Only an hour before, the streets heading away from Galla Mandi (where votes had been counted) were thick and loud with ecstatic saffron faces. The celebration slipped seamlessly from performative – saffron selfies and cheers of Jai Sri Ram (Hail Lord Ram) and Bharat Mata ki Jai (Hail Mother India) – to mob-style, expanding in size and power and fiery.

Somewhere ahead, Gayacharan Dinkar, the erstwhile Member of Legislative Assembly (MLA) from Naraini constituency, a seat reserved for Scheduled Castes, addressed an impromptu Q and A. “In America, votes are cast on ballot paper. In Japan, a country far ahead of us in technological advancement, electronic voting machines have been declared faulty. But we’re still using them.” Asked about the anger of the voters at his absence in the constituency throughout his term and his failure to address their problems, he responded, “There are some villages, like Makhanpur and Mohanpurva, who say they will boycott every time. I have made a road that connects them to the main thoroughfare. They must have had some new demands this time.”

Beyond the crowds, in a timber warehouse by the roadside, a group of local reporters gathered to discuss the results. The conversation was sealed with the understanding that they all had to take care of themselves and their expenses – footed in large part by political parties and leaders – and so no names would be taken, no analysis would be too probing. But off the record, they were businesslike about the repercussions of this pasa palatna (change in tide), this shocking change of the political tide.

“Look at the kind of sloganeering, isn’t it going to make some communities fearful? You mark my words, there will be violence, there will be riots. There will be more intense casteism, Brahmanism – there will be murders, rapes – in other words, life as usual for us reporters…” One Dalit reporter claimed that the upper castes were put off by the misuse of the SC/ST Atrocities Act in the previous BSP regime, and so moved away from supporting that party. Another claimed that the BJP’s promises to tackle the mining mafia once and for all swung votes in their favour in the rural belts of Bundelkhand.

But also clear from the part thrill, part fear, part exuberance at the political swing that is the BJP’s sweep of Uttar Pradesh – from Banda, a Congress stronghold, and with no precedent of allowing the BJP in – is that this was coming. Shock and disbelief, and the blaming of technology was more than misplaced. At a dhaba (roadside restaurant) in Banda, a pair of students discussed how all seats had been won on Modi’s merit, and how this was what they had all expected, and hoped for. “(For)Us Phd students in the University, and even all the political groups there, this is the result we all wanted.”

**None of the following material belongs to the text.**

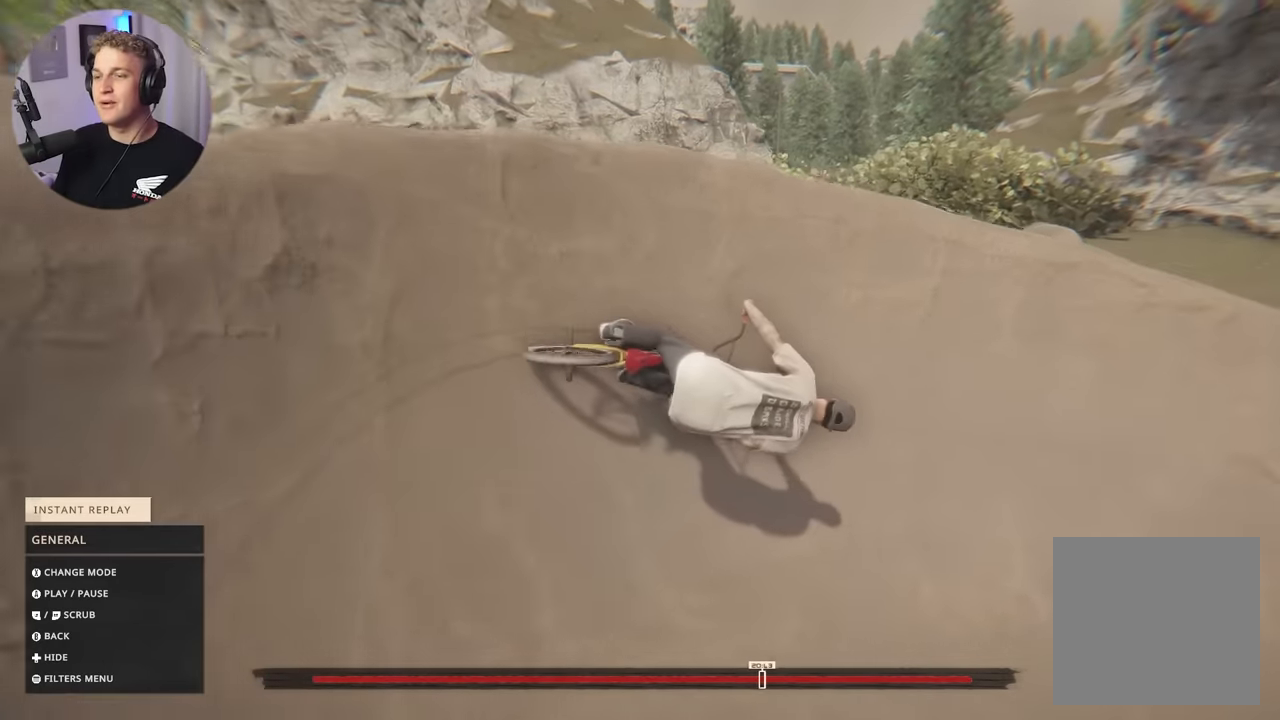
{"dt_ms": 500, "buttons": [], "left_stick": "center", "right_stick": "center", "events": []}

For months, Whatsapp groups in this district and the adjoining Mahoba and Chitrakoot had reminded journalists, administrators, businessmen, students of the consequences of Hindus not joining forces – Kairana aur Bangladesh dekhne ke liye tayyar rahen (Kairana and Bangladesh should be ready to watch this). Messages asked pointedly, if people had to chose a leader to nurture their eight-year-old child for five years, who would they choose? The options were Rahul Gandhi, Mayawati, Mulayam Singh Yadav or Shivpal Singh, Lalloo Prasad, Mamata Banerjee, Digvijay Singh, and Narendra Modi. They exhorted Hindus to come together, to bring victory (abki baar 300 paar – this time let’s cross 300), to make the lotus bloom, to build the Ram temple and paint the world saffron.

Outsiders as they may have been to UP, as contentious as ticket allocations had been, as unfamiliar as candidates were to their constituencies, they had an ear to the ground. They were able to twist discontent with the incumbent government, and disillusionment with the too-distant vision of the BSP into an all-powerful formula. “Saaf kar diya is belt ko, Mubarak ho aapko (This belt has been wiped out, congratulations!), said a travelling mate. Calculations and strategies aside, what can be more fearful than majoritarian, self-righteous politics that feels that it is justified in any action it may take, or condone? Let us just say, we have never felt more fearful in 15 years of reporting in Dakuland, as we felt in that homogenous sea of saffron, choti-wielding, male celebration.